** Task data follows **
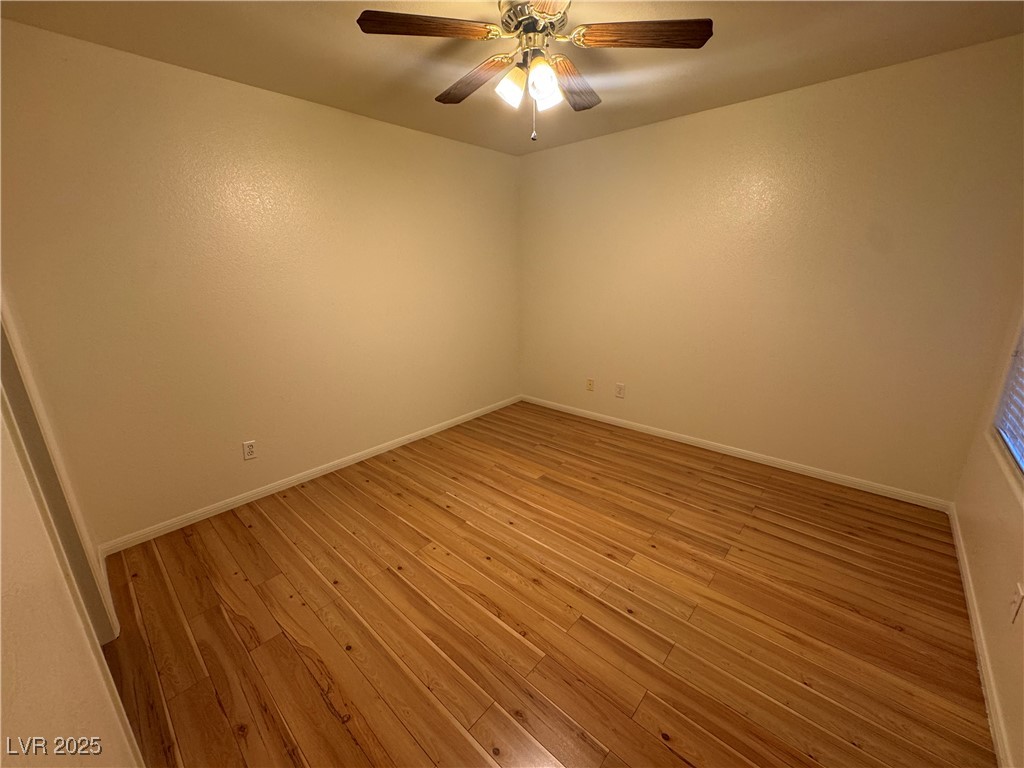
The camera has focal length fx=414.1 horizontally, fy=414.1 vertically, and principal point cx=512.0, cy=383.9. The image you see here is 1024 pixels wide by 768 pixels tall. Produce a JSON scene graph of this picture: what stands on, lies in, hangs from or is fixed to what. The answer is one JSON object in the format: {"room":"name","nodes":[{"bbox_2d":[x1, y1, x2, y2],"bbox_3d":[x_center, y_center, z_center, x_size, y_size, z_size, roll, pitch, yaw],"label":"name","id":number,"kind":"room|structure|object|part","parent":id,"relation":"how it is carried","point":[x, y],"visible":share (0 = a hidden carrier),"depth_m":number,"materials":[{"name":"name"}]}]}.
{"room":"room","nodes":[
{"label":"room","id":0,"kind":"room"},
{"bbox_2d":[0,298,143,767],"bbox_3d":[-1.155,0.017,0.817,3.097,2.494,0.131,14,22,40],"label":"near left wall","id":1,"kind":"structure","parent":0,"point":[1,618],"depth_m":0.82,"materials":[{"name":"paint"}]},
{"bbox_2d":[0,305,118,646],"bbox_3d":[-1.429,0.153,1.120,0.892,2.087,0.156,14,22,40],"label":"door frame","id":2,"kind":"structure","parent":1,"relation":"attached to","point":[20,407],"depth_m":1.43,"materials":[{"name":"paint"}]},
{"bbox_2d":[0,19,519,543],"bbox_3d":[-1.115,-0.641,3.099,0.147,2.443,3.704,14,22,40],"label":"left wall","id":3,"kind":"structure","parent":0,"point":[410,134],"depth_m":2.40,"materials":[{"name":"beige paint"}]},
{"bbox_2d":[242,440,256,460],"bbox_3d":[-1.675,0.420,2.641,0.008,0.117,0.072,14,22,40],"label":"wall socket","id":4,"kind":"object","parent":3,"relation":"attached to","point":[249,452],"visible":0.98,"depth_m":2.64,"materials":[{"name":"white plastic"}]},
{"bbox_2d":[99,394,519,554],"bbox_3d":[-1.038,0.509,3.378,0.013,0.074,3.414,14,22,40],"label":"baseboard","id":5,"kind":"structure","parent":3,"relation":"attached to","point":[268,489],"depth_m":2.78,"materials":[{"name":"white paint"}]},
{"bbox_2d":[0,0,1023,155],"bbox_3d":[0.112,-1.515,1.492,3.620,0.110,3.870,14,22,40],"label":"ceiling","id":6,"kind":"structure","parent":0,"point":[760,82],"depth_m":1.98,"materials":[{"name":"beige paint"}]},
{"bbox_2d":[356,0,711,141],"bbox_3d":[0.090,-1.259,1.696,1.233,0.534,1.229,14,22,40],"label":"ceiling fan","id":7,"kind":"object","parent":6,"relation":"hanging from","point":[537,76],"visible":0.99,"depth_m":1.58,"materials":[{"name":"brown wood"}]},
{"bbox_3d":[-0.311,-1.259,1.471,0.489,0.036,0.197,-4,17,-12],"label":"blade","id":8,"kind":"part","parent":7,"relation":"part of","materials":[{"name":"brown wood"}]},
{"bbox_3d":[-0.168,-1.325,1.842,0.504,0.051,0.187,14,22,40],"label":"blade","id":9,"kind":"part","parent":7,"relation":"part of","materials":[{"name":"brown wood"}]},
{"bbox_3d":[-0.006,-1.191,1.667,0.104,0.125,0.109,14,22,40],"label":"shade","id":10,"kind":"part","parent":7,"relation":"part of","materials":[{"name":"white glass"}]},
{"bbox_3d":[0.082,-1.408,1.643,0.267,0.113,0.260,14,22,40],"label":"motor housing","id":11,"kind":"part","parent":7,"relation":"part of","materials":[{"name":"gold metal"}]},
{"bbox_3d":[0.114,-1.167,1.596,0.106,0.133,0.111,14,22,40],"label":"shade","id":12,"kind":"part","parent":7,"relation":"part of","materials":[{"name":"white glass"}]},
{"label":"shade","id":13,"kind":"part","parent":7,"relation":"part of","materials":[{"name":"white glass"}]},
{"bbox_3d":[0.132,-1.187,1.257,0.279,0.037,0.566,-2,17,-4],"label":"blade","id":14,"kind":"part","parent":7,"relation":"part of","materials":[{"name":"brown wood"}]},
{"bbox_3d":[0.271,-1.347,1.891,0.229,0.048,0.489,8,19,27],"label":"blade","id":15,"kind":"part","parent":7,"relation":"part of","materials":[{"name":"brown wood"}]},
{"bbox_3d":[0.479,-1.275,1.515,0.523,0.036,0.190,2,17,8],"label":"blade","id":16,"kind":"part","parent":7,"relation":"part of","materials":[{"name":"brown wood"}]},
{"bbox_2d":[86,400,994,767],"bbox_3d":[0.090,0.942,2.180,3.658,0.101,4.056,14,22,40],"label":"floor","id":17,"kind":"structure","parent":0,"point":[327,715],"depth_m":1.77,"materials":[{"name":"brown wood"}]},
{"bbox_2d":[518,36,1023,502],"bbox_3d":[1.366,-0.731,3.251,3.527,2.455,0.147,14,22,40],"label":"back wall","id":18,"kind":"structure","parent":0,"point":[630,134],"depth_m":2.69,"materials":[{"name":"beige paint"}]},
{"bbox_2d":[586,378,594,391],"bbox_3d":[0.738,0.005,3.953,0.072,0.116,0.015,14,22,40],"label":"wall socket","id":19,"kind":"object","parent":18,"relation":"attached to","point":[590,384],"visible":0.99,"depth_m":3.95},
{"bbox_2d":[615,382,624,397],"bbox_3d":[0.967,0.057,3.732,0.079,0.123,0.008,14,22,40],"label":"wall socket","id":20,"kind":"object","parent":18,"relation":"attached to","point":[620,392],"visible":0.99,"depth_m":3.73,"materials":[{"name":"white plastic"}]},
{"bbox_2d":[522,394,952,512],"bbox_3d":[1.353,0.432,3.507,3.326,0.075,0.013,14,22,40],"label":"baseboard","id":21,"kind":"structure","parent":18,"relation":"attached to","point":[734,454],"depth_m":3.04,"materials":[{"name":"white paint"}]},
{"bbox_2d":[950,295,1023,767],"bbox_3d":[1.444,0.014,0.813,0.149,2.422,3.496,14,22,40],"label":"right wall","id":22,"kind":"structure","parent":0,"point":[961,515],"depth_m":1.67,"materials":[{"name":"beige paint"}]},
{"bbox_2d":[948,505,1013,767],"bbox_3d":[1.513,1.088,1.299,0.014,0.074,3.359,14,22,40],"label":"baseboard","id":23,"kind":"structure","parent":22,"relation":"attached to","point":[955,528],"depth_m":1.52,"materials":[{"name":"white paint"}]},
{"bbox_2d":[990,319,1023,487],"bbox_3d":[1.931,-0.248,1.348,0.118,1.378,1.419,14,22,40],"label":"window","id":24,"kind":"structure","parent":22,"relation":"in","point":[1022,336],"depth_m":1.89,"materials":[{"name":"white"}]},
{"bbox_2d":[995,334,1023,469],"bbox_3d":[1.954,-0.285,1.403,0.053,1.310,1.338,14,22,40],"label":"window blind","id":25,"kind":"object","parent":24,"relation":"attached to","point":[1008,435],"visible":0.91,"depth_m":1.85,"materials":[{"name":"white plastic"}]},
{"bbox_2d":[1008,583,1023,622],"bbox_3d":[1.659,0.719,1.364,0.010,0.117,0.070,14,22,40],"label":"wall socket","id":26,"kind":"object","parent":22,"relation":"attached to","point":[1016,599],"visible":0.98,"depth_m":1.35,"materials":[{"name":"white plastic"}]}
]}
** End of Task data **
Directions for this task: Could you work out how many lines of the data above contain the word "shade"? Give only the number.

Solution to the exercise: 3